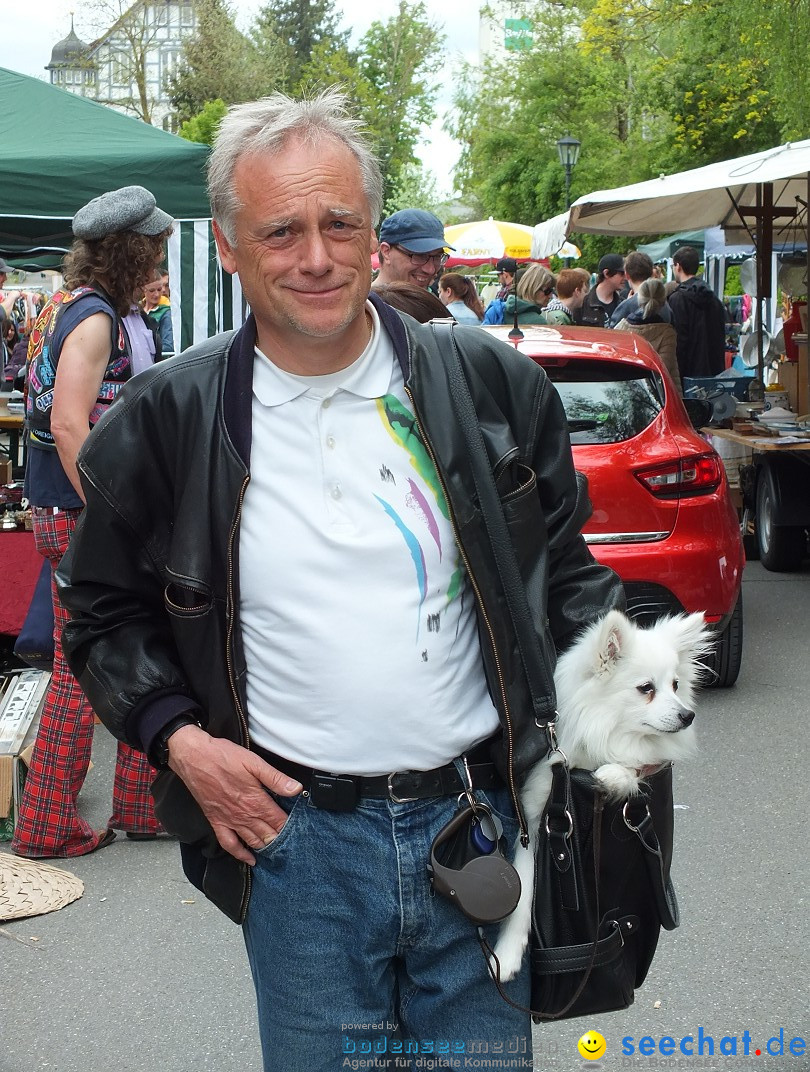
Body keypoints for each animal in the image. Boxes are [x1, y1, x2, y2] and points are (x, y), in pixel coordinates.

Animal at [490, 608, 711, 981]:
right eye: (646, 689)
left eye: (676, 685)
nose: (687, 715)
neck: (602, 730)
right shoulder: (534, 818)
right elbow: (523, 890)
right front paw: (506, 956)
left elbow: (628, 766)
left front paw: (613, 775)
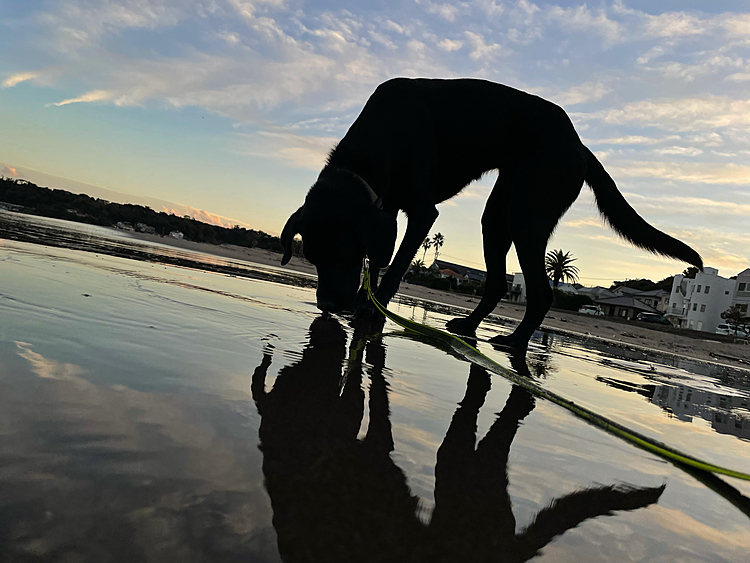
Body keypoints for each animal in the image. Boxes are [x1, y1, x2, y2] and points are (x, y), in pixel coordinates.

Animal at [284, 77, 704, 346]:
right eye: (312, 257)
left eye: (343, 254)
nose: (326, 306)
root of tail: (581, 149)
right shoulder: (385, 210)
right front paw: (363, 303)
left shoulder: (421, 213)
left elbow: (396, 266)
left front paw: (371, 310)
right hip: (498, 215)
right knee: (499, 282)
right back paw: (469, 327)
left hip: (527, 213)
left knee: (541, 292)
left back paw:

----------

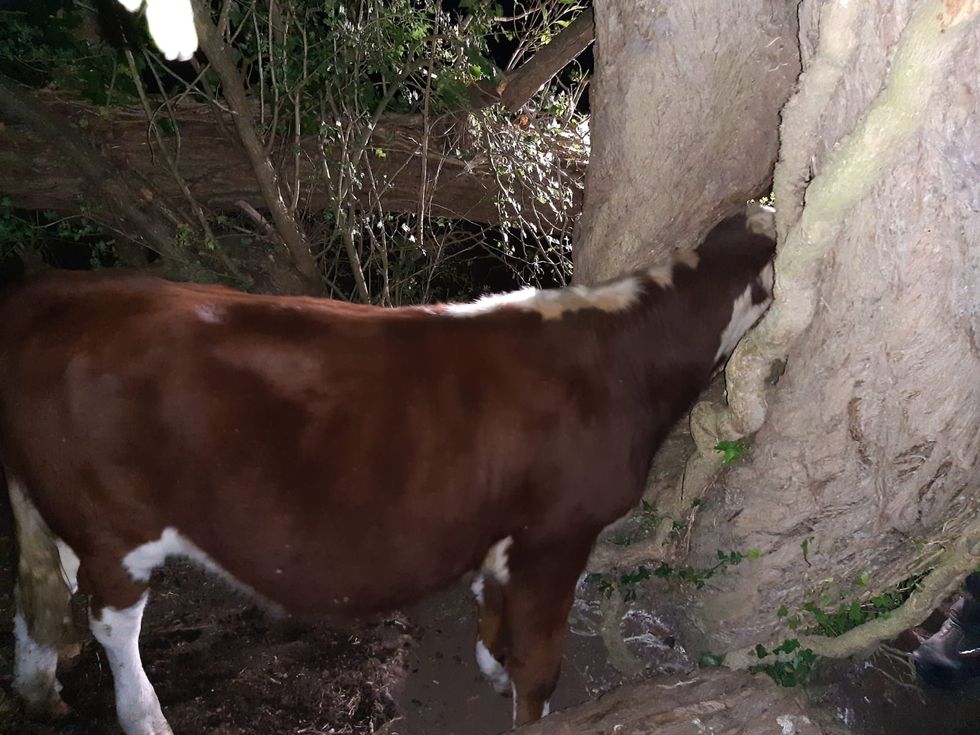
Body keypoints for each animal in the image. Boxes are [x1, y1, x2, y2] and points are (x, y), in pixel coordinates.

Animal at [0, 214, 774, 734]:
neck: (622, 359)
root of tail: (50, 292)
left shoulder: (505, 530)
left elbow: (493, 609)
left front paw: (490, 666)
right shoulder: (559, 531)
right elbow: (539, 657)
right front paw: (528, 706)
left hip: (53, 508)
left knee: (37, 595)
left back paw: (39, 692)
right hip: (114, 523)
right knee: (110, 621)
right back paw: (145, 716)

----------

> **Action item**
Look through the records for the string "front". Copy every line that has it.

> **Worked solution**
right front paw: (506, 956)
left front paw: (613, 775)
right front paw: (363, 303)
left front paw: (371, 310)
left front paw: (490, 666)
right front paw: (528, 706)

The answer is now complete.